-- EXERCISE --
Copy out the lines that run from the one containing "scientific name: Davallia beddomei" through the one containing "collector number: 4968", both of those included.

(A block of data)
---------------

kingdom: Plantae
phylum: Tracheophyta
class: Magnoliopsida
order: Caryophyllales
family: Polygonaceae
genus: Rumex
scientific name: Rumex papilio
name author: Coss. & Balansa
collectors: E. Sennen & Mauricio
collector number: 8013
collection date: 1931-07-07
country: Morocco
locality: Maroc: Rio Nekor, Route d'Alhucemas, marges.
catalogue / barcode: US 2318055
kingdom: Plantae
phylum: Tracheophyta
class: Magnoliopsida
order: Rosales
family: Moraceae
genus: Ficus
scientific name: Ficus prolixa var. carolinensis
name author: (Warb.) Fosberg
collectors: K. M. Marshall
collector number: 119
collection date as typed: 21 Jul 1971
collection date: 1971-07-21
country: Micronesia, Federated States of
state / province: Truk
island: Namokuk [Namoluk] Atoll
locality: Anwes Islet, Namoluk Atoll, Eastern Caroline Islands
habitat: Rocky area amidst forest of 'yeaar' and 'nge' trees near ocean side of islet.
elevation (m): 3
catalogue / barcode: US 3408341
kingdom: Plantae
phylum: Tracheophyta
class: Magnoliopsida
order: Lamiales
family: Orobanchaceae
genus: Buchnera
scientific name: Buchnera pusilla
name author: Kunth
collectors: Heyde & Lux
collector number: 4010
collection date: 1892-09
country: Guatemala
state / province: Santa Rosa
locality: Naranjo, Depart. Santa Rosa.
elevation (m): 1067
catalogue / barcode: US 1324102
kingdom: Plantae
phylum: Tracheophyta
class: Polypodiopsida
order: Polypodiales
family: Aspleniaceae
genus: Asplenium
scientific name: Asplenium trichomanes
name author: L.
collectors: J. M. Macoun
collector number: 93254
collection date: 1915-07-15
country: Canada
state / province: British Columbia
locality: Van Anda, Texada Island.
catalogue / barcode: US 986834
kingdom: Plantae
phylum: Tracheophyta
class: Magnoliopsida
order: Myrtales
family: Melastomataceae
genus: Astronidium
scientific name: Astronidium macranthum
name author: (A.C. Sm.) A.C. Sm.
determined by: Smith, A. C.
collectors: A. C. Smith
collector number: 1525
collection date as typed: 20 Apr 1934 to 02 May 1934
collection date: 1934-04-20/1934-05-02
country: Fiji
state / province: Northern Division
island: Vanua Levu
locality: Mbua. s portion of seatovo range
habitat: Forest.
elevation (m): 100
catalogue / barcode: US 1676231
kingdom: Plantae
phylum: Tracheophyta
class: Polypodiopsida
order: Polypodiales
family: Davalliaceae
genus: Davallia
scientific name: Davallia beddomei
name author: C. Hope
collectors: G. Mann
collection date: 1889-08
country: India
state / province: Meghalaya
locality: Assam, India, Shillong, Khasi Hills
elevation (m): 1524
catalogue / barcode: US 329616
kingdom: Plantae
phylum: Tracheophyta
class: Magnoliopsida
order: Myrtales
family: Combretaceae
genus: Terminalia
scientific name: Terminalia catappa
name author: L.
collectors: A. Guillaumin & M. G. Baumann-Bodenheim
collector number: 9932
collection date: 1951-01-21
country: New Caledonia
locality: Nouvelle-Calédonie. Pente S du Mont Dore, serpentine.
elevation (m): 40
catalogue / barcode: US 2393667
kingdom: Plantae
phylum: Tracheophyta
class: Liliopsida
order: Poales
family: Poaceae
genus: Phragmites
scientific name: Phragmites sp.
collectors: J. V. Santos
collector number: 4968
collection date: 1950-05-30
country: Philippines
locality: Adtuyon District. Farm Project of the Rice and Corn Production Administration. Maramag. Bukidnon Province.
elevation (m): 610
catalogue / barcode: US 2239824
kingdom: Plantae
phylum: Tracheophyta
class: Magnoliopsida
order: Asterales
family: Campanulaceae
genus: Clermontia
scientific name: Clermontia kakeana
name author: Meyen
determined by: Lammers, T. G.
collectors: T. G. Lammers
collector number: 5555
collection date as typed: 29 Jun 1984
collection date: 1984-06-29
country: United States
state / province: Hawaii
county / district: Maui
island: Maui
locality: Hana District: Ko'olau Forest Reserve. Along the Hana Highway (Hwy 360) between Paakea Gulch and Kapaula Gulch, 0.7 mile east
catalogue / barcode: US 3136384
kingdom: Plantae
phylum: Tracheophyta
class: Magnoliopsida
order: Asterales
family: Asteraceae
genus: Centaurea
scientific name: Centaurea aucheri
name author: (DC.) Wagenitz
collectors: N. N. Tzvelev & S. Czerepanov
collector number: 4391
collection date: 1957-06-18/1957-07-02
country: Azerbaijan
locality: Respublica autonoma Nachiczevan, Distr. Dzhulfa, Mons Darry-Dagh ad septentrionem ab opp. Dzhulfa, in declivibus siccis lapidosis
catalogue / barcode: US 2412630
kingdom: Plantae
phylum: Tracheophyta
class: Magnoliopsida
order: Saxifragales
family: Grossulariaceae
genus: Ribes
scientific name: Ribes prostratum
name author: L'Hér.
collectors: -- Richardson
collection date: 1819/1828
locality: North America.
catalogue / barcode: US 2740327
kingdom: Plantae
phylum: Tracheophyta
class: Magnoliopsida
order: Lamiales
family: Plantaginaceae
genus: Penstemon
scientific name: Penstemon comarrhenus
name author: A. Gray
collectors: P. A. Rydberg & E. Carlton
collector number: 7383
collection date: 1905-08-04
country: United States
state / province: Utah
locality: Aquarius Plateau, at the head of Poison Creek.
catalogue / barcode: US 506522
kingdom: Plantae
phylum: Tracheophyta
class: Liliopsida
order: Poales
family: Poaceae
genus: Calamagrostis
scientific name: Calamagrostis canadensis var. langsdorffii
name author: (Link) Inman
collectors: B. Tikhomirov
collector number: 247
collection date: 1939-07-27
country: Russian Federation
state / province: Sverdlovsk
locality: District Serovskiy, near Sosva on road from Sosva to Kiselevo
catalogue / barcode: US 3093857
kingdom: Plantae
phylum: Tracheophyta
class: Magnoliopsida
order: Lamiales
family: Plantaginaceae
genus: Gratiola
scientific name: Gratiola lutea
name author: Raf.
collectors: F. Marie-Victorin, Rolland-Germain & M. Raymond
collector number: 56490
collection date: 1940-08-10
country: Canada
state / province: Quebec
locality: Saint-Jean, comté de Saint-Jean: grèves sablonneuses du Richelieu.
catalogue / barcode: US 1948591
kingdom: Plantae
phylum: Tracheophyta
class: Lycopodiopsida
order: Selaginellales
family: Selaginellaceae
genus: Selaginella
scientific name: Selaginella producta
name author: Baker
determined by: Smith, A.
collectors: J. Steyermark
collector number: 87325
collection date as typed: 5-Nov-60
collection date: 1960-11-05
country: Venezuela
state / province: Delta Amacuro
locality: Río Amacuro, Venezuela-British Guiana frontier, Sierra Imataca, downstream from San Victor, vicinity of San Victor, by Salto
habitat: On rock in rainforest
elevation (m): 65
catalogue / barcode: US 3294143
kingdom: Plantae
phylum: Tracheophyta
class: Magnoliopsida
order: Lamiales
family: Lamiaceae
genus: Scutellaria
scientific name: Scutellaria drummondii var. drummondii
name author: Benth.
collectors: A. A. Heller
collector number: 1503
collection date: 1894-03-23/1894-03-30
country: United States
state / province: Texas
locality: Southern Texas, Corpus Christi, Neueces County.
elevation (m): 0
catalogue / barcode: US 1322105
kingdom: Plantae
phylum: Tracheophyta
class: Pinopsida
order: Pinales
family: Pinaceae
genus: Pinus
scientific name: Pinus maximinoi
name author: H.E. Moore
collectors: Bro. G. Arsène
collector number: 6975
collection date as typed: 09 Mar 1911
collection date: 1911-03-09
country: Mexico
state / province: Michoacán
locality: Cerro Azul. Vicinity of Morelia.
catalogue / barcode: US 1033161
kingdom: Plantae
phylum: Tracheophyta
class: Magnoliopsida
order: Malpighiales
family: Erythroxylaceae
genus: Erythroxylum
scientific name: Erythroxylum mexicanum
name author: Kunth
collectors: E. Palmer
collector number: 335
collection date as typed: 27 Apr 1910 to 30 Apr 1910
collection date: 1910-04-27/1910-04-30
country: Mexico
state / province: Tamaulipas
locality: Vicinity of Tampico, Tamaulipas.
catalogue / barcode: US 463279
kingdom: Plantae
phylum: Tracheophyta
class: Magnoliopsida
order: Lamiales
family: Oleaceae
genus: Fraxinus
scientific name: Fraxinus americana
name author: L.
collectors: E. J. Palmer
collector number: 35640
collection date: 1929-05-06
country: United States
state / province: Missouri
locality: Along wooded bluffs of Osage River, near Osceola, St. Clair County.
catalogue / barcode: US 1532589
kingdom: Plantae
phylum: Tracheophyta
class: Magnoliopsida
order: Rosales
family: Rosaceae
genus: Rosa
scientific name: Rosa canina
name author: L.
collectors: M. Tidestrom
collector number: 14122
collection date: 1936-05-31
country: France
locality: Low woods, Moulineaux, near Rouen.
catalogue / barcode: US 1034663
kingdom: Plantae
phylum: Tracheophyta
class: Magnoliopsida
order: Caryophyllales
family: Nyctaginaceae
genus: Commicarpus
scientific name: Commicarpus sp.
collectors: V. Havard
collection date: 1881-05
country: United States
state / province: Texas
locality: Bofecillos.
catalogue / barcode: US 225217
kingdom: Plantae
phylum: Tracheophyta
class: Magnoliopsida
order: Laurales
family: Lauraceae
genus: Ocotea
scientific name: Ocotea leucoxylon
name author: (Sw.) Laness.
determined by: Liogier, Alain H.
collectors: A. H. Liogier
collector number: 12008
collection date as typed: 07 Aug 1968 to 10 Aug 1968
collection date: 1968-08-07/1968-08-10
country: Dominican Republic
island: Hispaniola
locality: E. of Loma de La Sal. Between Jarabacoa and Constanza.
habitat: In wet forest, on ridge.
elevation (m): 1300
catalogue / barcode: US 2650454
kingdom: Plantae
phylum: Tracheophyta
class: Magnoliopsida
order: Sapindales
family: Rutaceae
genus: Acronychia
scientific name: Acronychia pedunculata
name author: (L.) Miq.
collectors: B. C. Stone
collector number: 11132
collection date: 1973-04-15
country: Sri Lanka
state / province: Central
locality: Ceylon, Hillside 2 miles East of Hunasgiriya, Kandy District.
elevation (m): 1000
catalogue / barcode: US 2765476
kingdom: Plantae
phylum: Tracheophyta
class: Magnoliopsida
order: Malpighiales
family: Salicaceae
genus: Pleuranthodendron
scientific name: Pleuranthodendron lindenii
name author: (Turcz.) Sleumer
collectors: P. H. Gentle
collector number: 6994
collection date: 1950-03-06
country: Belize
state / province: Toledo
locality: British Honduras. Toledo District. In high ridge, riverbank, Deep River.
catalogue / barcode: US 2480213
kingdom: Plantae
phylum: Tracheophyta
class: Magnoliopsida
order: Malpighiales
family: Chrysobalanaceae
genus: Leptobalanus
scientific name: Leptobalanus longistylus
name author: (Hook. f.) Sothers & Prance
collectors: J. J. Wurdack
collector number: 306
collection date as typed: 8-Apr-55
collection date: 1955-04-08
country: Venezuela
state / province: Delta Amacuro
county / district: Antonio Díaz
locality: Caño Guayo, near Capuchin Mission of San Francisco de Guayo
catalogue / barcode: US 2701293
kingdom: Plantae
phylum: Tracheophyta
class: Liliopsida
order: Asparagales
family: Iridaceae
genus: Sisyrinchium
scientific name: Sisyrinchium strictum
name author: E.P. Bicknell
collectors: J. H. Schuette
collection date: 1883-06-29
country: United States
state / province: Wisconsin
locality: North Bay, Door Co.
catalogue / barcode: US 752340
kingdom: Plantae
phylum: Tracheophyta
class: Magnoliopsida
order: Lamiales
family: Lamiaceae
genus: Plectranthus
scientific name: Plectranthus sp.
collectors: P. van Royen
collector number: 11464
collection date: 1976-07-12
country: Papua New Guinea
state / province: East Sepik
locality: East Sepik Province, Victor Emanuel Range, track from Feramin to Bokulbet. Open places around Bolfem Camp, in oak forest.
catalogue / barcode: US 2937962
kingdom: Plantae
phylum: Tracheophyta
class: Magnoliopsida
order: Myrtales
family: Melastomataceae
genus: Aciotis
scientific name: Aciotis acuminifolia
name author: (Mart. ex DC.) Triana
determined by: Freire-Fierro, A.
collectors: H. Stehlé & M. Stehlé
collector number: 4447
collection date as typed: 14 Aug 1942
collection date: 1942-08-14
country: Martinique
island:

---------------

-- THE COMPLETED TASK --
scientific name: Davallia beddomei
name author: C. Hope
collectors: G. Mann
collection date: 1889-08
country: India
state / province: Meghalaya
locality: Assam, India, Shillong, Khasi Hills
elevation (m): 1524
catalogue / barcode: US 329616
kingdom: Plantae
phylum: Tracheophyta
class: Magnoliopsida
order: Myrtales
family: Combretaceae
genus: Terminalia
scientific name: Terminalia catappa
name author: L.
collectors: A. Guillaumin & M. G. Baumann-Bodenheim
collector number: 9932
collection date: 1951-01-21
country: New Caledonia
locality: Nouvelle-Calédonie. Pente S du Mont Dore, serpentine.
elevation (m): 40
catalogue / barcode: US 2393667
kingdom: Plantae
phylum: Tracheophyta
class: Liliopsida
order: Poales
family: Poaceae
genus: Phragmites
scientific name: Phragmites sp.
collectors: J. V. Santos
collector number: 4968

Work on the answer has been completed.